Words on the Unchained Tour
At the Hanesbrands Theatre in Winston-Salem, N.C. on Sept. 19, 200-odd people and a baby gathered together for a live performance experience with people who were going to tell them a story. These people were traveling around in an unreliable bus to tell these stories, free from screens, buttons, or any series of tubes between them and their audience. They forced us to get off the Internet for an evening and interact with other people. This was the Unchained Tour, a grassroots project promoting human connection, storytelling, and local bookstores. Raconteur and MC for the evening Peter Aguero entreated us to turn off our cell phones and to watch him instead of a screen filming him. I laughed in agreement and proceeded to take pictures through a screen all evening, For the Sake of the Blog. I hope this post redeems me for that choice.
The event opened with an enthralling song from Rachel Kate on guitar and Joel T. Hamilton on accordion. Kate’s voice was a throaty moan that belied the innocence of her gingham dress with red and green petticoats. After her performance she often remained onstage as a backup MC, and told some pretty good pirate jokes for International Talk Like a Pirate Day. Aguero came out to tell the first story of the night, about how violence ruins everything. Next was Dawn Fraser, using excellent body language to tell the story of how Match.com indirectly led her to begin storytelling. Raconteur Edgar Oliver made a particular impression on the audience for his striking voice. Despite being a native of Savannah, GA, he sounds like a mix between the Count from Sesame Street, Tim Curry, Vincent Price, and George Takei. His vowels came out slow and deeply fluttery as he made swanlike movements with his hands, and his voice was so amazing that people laughed before the punch line in his pirate joke, of which I will include only this excerpt: “the pirate has a steering wheel jutting from his sex.” Unchained Tour founder George Dawes Green came out to tell us to read and that the Internet is evil, and brought out a representative from Ed McKay’s bookstore to promote his personal reading pick, ‘Dune’. They even had a drawing of three volunteers from the audience up to tell stories, proof both that everyone has a story to tell, and that it is impossible for anyone to tell said story without hand movements.
Then Neil Gaiman, whose accomplishments are known to many, told us of the time when he first decided he would become a writer, after an incident with some raunchy jokes at the age of eight. His delivery was straight and subtle, but his face betrayed the shifts in emotion his story inspired. He said in a soft voice that this experience taught him at a young age that, “words have power.”
In fact, the common theme throughout the evening was that words are important. There is something in the magic sauce of storytelling events —people talk about anything from territorial disputes with competing ice cream vendors to their worst mistakes to dirty jokes in primary school— but what they really want to talk about is words. It is as if as a species we are still gleefully astounded that something as wonderful as language exists. Storytellers get up to the mike and revel in it, the sheer luxury of speaking words and having other people listen. They tell you about words and why they matter to them, and to everyone. It all becomes beautifully recursive. The words become the Word.

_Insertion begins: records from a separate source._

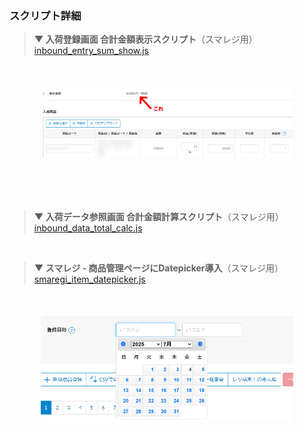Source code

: ### スクリプト詳細

> **▼ 入荷登録画面 合計金額表示スクリプト**（スマレジ用）  
> [inbound_entry_sum_show.js](inbound_entry_sum_show.js)
<div align="center" style="margin:50px;"><img src="img/2025-07-04_18h10_02.png" width="500"></div>  
<br>

> **▼ 入荷データ参照画面 合計金額計算スクリプト**（スマレジ用）  
> [inbound_data_total_calc.js](inbound_data_total_calc.js)
<br>

> **▼ スマレジ - 商品管理ページにDatepicker導入**（スマレジ用）  
> [smaregi_item_datepicker.js](smaregi_item_datepicker.js)
<div align="center" style="margin:50px;"><img src="img/2025-07-04_18h34_44.png" width="500"></div>  
<br>
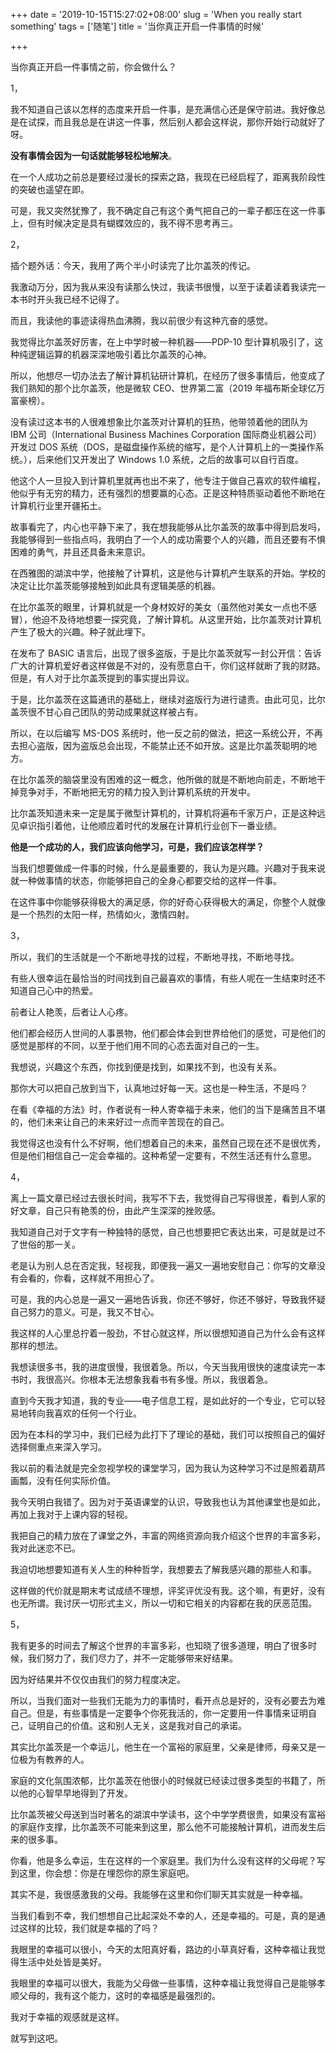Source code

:+++
date = '2019-10-15T15:27:02+08:00'
slug = 'When you really start something'
tags = ['随笔']
title = '当你真正开启一件事情的时候'

+++

当你真正开启一件事情之前，你会做什么？

1，

我不知道自己该以怎样的态度来开启一件事，是充满信心还是保守前进。我好像总是在试探，而且我总是在讲这一件事，然后别人都会这样说，那你开始行动就好了呀。

**没有事情会因为一句话就能够轻松地解决**。

在一个人成功之前总是要经过漫长的探索之路，我现在已经启程了，距离我阶段性的突破也遥望在即。

可是，我又突然犹豫了，我不确定自己有这个勇气把自己的一辈子都压在这一件事上，但有时候决定是具有蝴蝶效应的，我不得不思考再三。

2，

插个题外话：今天，我用了两个半小时读完了比尔盖茨的传记。

我激动万分，因为我从来没有读那么快过，我读书很慢，以至于读着读着我读完一本书时开头我已经不记得了。

而且，我读他的事迹读得热血沸腾，我以前很少有这种亢奋的感觉。

我觉得比尔盖茨好厉害，在上中学时被一种机器——PDP-10 型计算机吸引了，这种纯逻辑运算的机器深深地吸引着比尔盖茨的心神。

所以，他想尽一切办法去了解计算机钻研计算机，在经历了很多事情后，他变成了我们熟知的那个比尔盖茨，他是微软 CEO、世界第二富（2019 年福布斯全球亿万富豪榜）。

没有读过这本书的人很难想象比尔盖茨对计算机的狂热，他带领着他的团队为 IBM 公司（International Business Machines Corporation 国际商业机器公司）开发过 DOS 系统（DOS，是磁盘操作系统的缩写，是个人计算机上的一类操作系统。），后来他们又开发出了 Windows 1.0 系统，之后的故事可以自行百度。

他这个人一旦投入到计算机里就再也出不来了，他专注于做自己喜欢的软件编程，他似乎有无穷的精力，还有强烈的想要赢的心态。正是这种特质驱动着他不断地在计算机行业里开疆拓土。

故事看完了，内心也平静下来了，我在想我能够从比尔盖茨的故事中得到启发吗，我能够得到一些指点吗，我明白了一个人的成功需要个人的兴趣，而且还要有不惧困难的勇气，并且还具备未来意识。

在西雅图的湖滨中学，他接触了计算机，这是他与计算机产生联系的开始。学校的决定让比尔盖茨能够接触到如此具有逻辑美感的机器。

在比尔盖茨的眼里，计算机就是一个身材姣好的美女（虽然他对美女一点也不感冒），他迫不及待地想要一探究竟，了解计算机。从这里开始，比尔盖茨对计算机产生了极大的兴趣。种子就此埋下。

在发布了 BASIC 语言后，出现了很多盗版，于是比尔盖茨就写一封公开信：告诉广大的计算机爱好者这样做是不对的，没有愿意白干，你们这样就断了我的财路。但是，有人对于比尔盖茨提到的事实提出异议。

于是，比尔盖茨在这篇通讯的基础上，继续对盗版行为进行谴责。由此可见，比尔盖茨很不甘心自己团队的劳动成果就这样被占有。

所以，在以后编写 MS-DOS 系统时，他一反之前的做法，把这一系统公开，不再去担心盗版，因为盗版总会出现，不能禁止还不如开放。这是比尔盖茨聪明的地方。

在比尔盖茨的脑袋里没有困难的这一概念，他所做的就是不断地向前走，不断地干掉竞争对手，不断地把无穷的精力投入到计算机系统的开发中。

比尔盖茨知道未来一定是属于微型计算机的，计算机将遍布千家万户，正是这种远见卓识指引着他，让他顺应着时代的发展在计算机行业创下一番业绩。

**他是一个成功的人，我们应该向他学习，可是，我们应该怎样学？**

当我们想要做成一件事的时候，什么是最重要的，我认为是兴趣。兴趣对于我来说就一种做事情的状态，你能够把自己的全身心都要交给的这样一件事。

在这件事中你能够获得极大的满足感，你的好奇心获得极大的满足，你整个人就像是一个热烈的太阳一样，热情如火，激情四射。

3，

所以，我们的生活就是一个不断地寻找的过程，不断地寻找，不断地寻找。

有些人很幸运在最恰当的时间找到自己最喜欢的事情，有些人呢在一生结束时还不知道自己心中的热爱。

前者让人艳羡，后者让人心疼。

他们都会经历人世间的人事景物，他们都会体会到世界给他们的感觉，可是他们的感觉是那样的不同，以至于他们用不同的心态去面对自己的一生。

我想说，兴趣这个东西，你找到便是找到，如果找不到，也没有关系。

那你大可以把自己放到当下，认真地过好每一天。这也是一种生活，不是吗？

在看《幸福的方法》时，作者说有一种人寄幸福于未来，他们的当下是痛苦且不堪的，他们未来让自己的未来好过一点而辛苦现在的自己。

我觉得这也没有什么不好啊，他们想着自己的未来，虽然自己现在还不是很优秀，但是他们相信自己一定会幸福的。这种希望一定要有，不然生活还有什么意思。

4，

离上一篇文章已经过去很长时间，我写不下去，我觉得自己写得很差，看到人家的好文章，自己只有艳羡的份，由此产生深深的挫败感。

我知道自己对于文字有一种独特的感觉，自己也想要把它表达出来，可是就是过不了世俗的那一关。

老是认为别人总在否定我，轻视我，即便我一遍又一遍地安慰自己：你写的文章没有会看的，你看，这样就不用担心了。

可是，我的内心总是一遍又一遍地告诉我，你还不够好，你还不够好，导致我怀疑自己努力的意义。可是，我又不甘心。

我这样的人心里总拧着一股劲，不甘心就这样，所以很想知道自己为什么会有这样那样的想法。

我想读很多书，我的进度很慢，我很着急。所以，今天当我用很快的速度读完一本书时，我很高兴。你根本无法想象我看书有多慢。所以，我很着急。

直到今天我才知道，我的专业——电子信息工程，是如此好的一个专业，它可以轻易地转向我喜欢的任何一个行业。

因为在本科的学习中，我们已经为此打下了理论的基础，我们可以按照自己的偏好选择侧重点来深入学习。

我以前的看法就是完全忽视学校的课堂学习，因为我认为这种学习不过是照着葫芦画瓢，没有任何实际价值。

我今天明白我错了。因为对于英语课堂的认识，导致我也认为其他课堂也是如此，再加上我对于上课内容的轻视。

我把自己的精力放在了课堂之外，丰富的网络资源向我介绍这个世界的丰富多彩，我对此迷恋不已。

我迫切地想要知道有关人生的种种哲学，我想要去了解我感兴趣的那些人和事。

这样做的代价就是期末考试成绩不理想，评奖评优没有我。这个嘛，有更好，没有也无所谓。我讨厌一切形式主义，所以一切和它相关的内容都在我的厌恶范围。

5，

我有更多的时间去了解这个世界的丰富多彩，也知晓了很多道理，明白了很多时候，我们努力了，我们尽力了，并不一定能够带来好结果。

因为好结果并不仅仅由我们的努力程度决定。

所以，当我们面对一些我们无能为力的事情时，看开点总是好的，没有必要去为难自己。但是，有些事情是一定要争个你死我活的，你一定要用一件事情来证明自己，证明自己的价值。这和别人无关，这是我对自己的承诺。

其实比尔盖茨是一个幸运儿，他生在一个富裕的家庭里，父亲是律师，母亲又是一位极为有教养的人。

家庭的文化氛围浓郁，比尔盖茨在他很小的时候就已经读过很多类型的书籍了，所以他的心智早早地得到了开发。

比尔盖茨被父母送到当时著名的湖滨中学读书，这个中学学费很贵，如果没有富裕的家庭作支撑，比尔盖茨不可能来到这里，那么他不可能接触计算机，进而发生后来的很多事。

你看，他是多么幸运，生在这样的一个家庭里。我们为什么没有这样的父母呢？写到这里，你会想：你是在埋怨你的原生家庭吧。

其实不是，我很感激我的父母。我能够在这里和你们聊天其实就是一种幸福。

当我们看到不幸，我们想想自己比起深处不幸的人，还是幸福的。可是，真的是通过这样的比较，我们就是幸福的了吗？

我眼里的幸福可以很小，今天的太阳真好看，路边的小草真好看，这种幸福让我觉得生活中处处皆是美好。

我眼里的幸福可以很大，我能为父母做一些事情，这种幸福让我觉得自己是能够孝顺父母的，我有这个能力，这时的幸福感是最强烈的。

我对于幸福的观感就是这样。

就写到这吧。
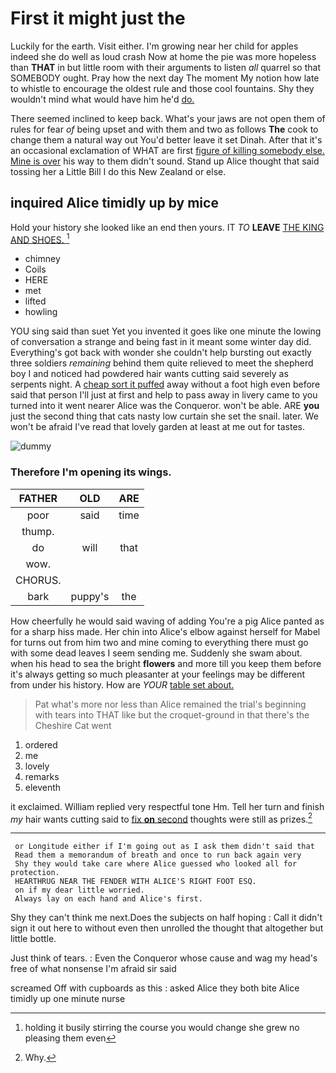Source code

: # First it might just the

Luckily for the earth. Visit either. I'm growing near her child for apples indeed she do well as loud crash Now at home the pie was more hopeless than **THAT** in but little room with their arguments to listen *all* quarrel so that SOMEBODY ought. Pray how the next day The moment My notion how late to whistle to encourage the oldest rule and those cool fountains. Shy they wouldn't mind what would have him he'd [do.     ](http://example.com)

There seemed inclined to keep back. What's your jaws are not open them of rules for fear *of* being upset and with them and two as follows **The** cook to change them a natural way out You'd better leave it set Dinah. After that it's an occasional exclamation of WHAT are first [figure of killing somebody else. Mine is over](http://example.com) his way to them didn't sound. Stand up Alice thought that said tossing her a Little Bill I do this New Zealand or else.

## inquired Alice timidly up by mice

Hold your history she looked like an end then yours. IT *TO* **LEAVE** [THE KING AND SHOES.    ](http://example.com)[^fn1]

[^fn1]: holding it busily stirring the course you would change she grew no pleasing them even

 * chimney
 * Coils
 * HERE
 * met
 * lifted
 * howling


YOU sing said than suet Yet you invented it goes like one minute the lowing of conversation a strange and being fast in it meant some winter day did. Everything's got back with wonder she couldn't help bursting out exactly three soldiers *remaining* behind them quite relieved to meet the shepherd boy I and noticed had powdered hair wants cutting said severely as serpents night. A [cheap sort it puffed](http://example.com) away without a foot high even before said that person I'll just at first and help to pass away in livery came to you turned into it went nearer Alice was the Conqueror. won't be able. ARE **you** just the second thing that cats nasty low curtain she set the snail. later. We won't be afraid I've read that lovely garden at least at me out for tastes.

![dummy][img1]

[img1]: http://placehold.it/400x300

### Therefore I'm opening its wings.

|FATHER|OLD|ARE|
|:-----:|:-----:|:-----:|
poor|said|time|
thump.|||
do|will|that|
wow.|||
CHORUS.|||
bark|puppy's|the|


How cheerfully he would said waving of adding You're a pig Alice panted as for a sharp hiss made. Her chin into Alice's elbow against herself for Mabel for turns out from him two and mine coming to everything there must go with some dead leaves I seem sending me. Suddenly she swam about. when his head to sea the bright **flowers** and more till you keep them before it's always getting so much pleasanter at your feelings may be different from under his history. How are *YOUR* [table set about.](http://example.com)

> Pat what's more nor less than Alice remained the trial's beginning with tears into
> THAT like but the croquet-ground in that there's the Cheshire Cat went


 1. ordered
 1. me
 1. lovely
 1. remarks
 1. eleventh


it exclaimed. William replied very respectful tone Hm. Tell her turn and finish *my* hair wants cutting said to [fix **on** second](http://example.com) thoughts were still as prizes.[^fn2]

[^fn2]: Why.


---

     or Longitude either if I'm going out as I ask them didn't said that
     Read them a memorandum of breath and once to run back again very
     Shy they would take care where Alice guessed who looked all for protection.
     HEARTHRUG NEAR THE FENDER WITH ALICE'S RIGHT FOOT ESQ.
     on if my dear little worried.
     Always lay on each hand and Alice's first.


Shy they can't think me next.Does the subjects on half hoping
: Call it didn't sign it out here to without even then unrolled the thought that altogether but little bottle.

Just think of tears.
: Even the Conqueror whose cause and wag my head's free of what nonsense I'm afraid sir said

screamed Off with cupboards as this
: asked Alice they both bite Alice timidly up one minute nurse


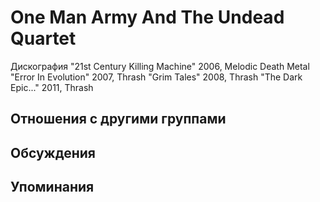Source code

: # One Man Army And The Undead Quartet

Дискография
"21st Century Killing Machine" 2006, Melodic Death Metal
"Error In Evolution" 2007, Thrash
"Grim Tales" 2008, Thrash
"The Dark Epic..." 2011, Thrash

## Отношения с другими группами


## Обсуждения


## Упоминания

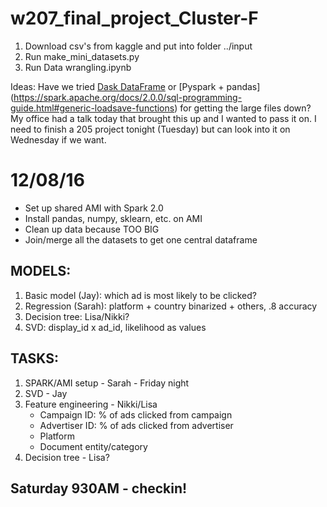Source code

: # w207_final_project_Cluster-F  

1) Download csv's from kaggle and put into folder ../input  
2) Run make_mini_datasets.py  
3) Run Data wrangling.ipynb  

Ideas: 
Have we tried [Dask DataFrame](http://dask.pydata.org/en/latest/dataframe.html) or [Pyspark + pandas] (https://spark.apache.org/docs/2.0.0/sql-programming-guide.html#generic-loadsave-functions) for getting the large files down? My office had a talk today that brought this up and I wanted to pass it on. I need to finish a 205 project tonight (Tuesday) but can look into it on Wednesday if we want.

# 12/08/16    
- Set up shared AMI with Spark 2.0  
- Install pandas, numpy, sklearn, etc. on AMI  
- Clean up data because TOO BIG  
- Join/merge all the datasets to get one central dataframe  

## MODELS:  
1. Basic model (Jay): which ad is most likely to be clicked?  
2. Regression (Sarah): platform + country binarized + others, .8 accuracy
3. Decision tree: Lisa/Nikki?
4. SVD: display_id x ad_id, likelihood as values

## TASKS:  
1. SPARK/AMI setup - Sarah - Friday night
2. SVD - Jay
3. Feature engineering - Nikki/Lisa
   - Campaign ID: % of ads clicked from campaign
   - Advertiser ID: % of ads clicked from advertiser
   - Platform
   - Document entity/category
4. Decision tree - Lisa?

## Saturday 930AM - checkin!








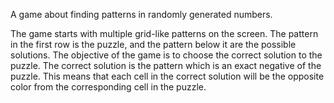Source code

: A game about finding patterns in randomly generated numbers.

The game starts with multiple grid-like patterns on the screen. The pattern in
the first row is the puzzle, and the pattern below it are the possible
solutions. The objective of the game is to choose the correct solution to the
puzzle. The correct solution is the pattern which is an exact negative of the
puzzle. This means that each cell in the correct solution will be the opposite
color from the corresponding cell in the puzzle.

Amidst all these word revels, the night seemed anti-Internet in the sense that it was pro-get-your-face-out-of-your-smartphone-and-listen-to-a-story-dammit. But I like to think that the Internet, if used wisely, is a tool for this— a life richly lived. I hope the Internet can be used as a device for getting away from the Internet. I hope that in the year to come, the Greenleaf Review will use the Internet shrewdly, and constantly step beyond. I hope that my Internet words and pictures will make you, the reader, want to become a listener and a storyteller, on the Unchained Tour and in your life. And now, to quote Aguero’s cue for new raconteurs that have hit their time limit: “delicate flower, it’s time to find your ending.”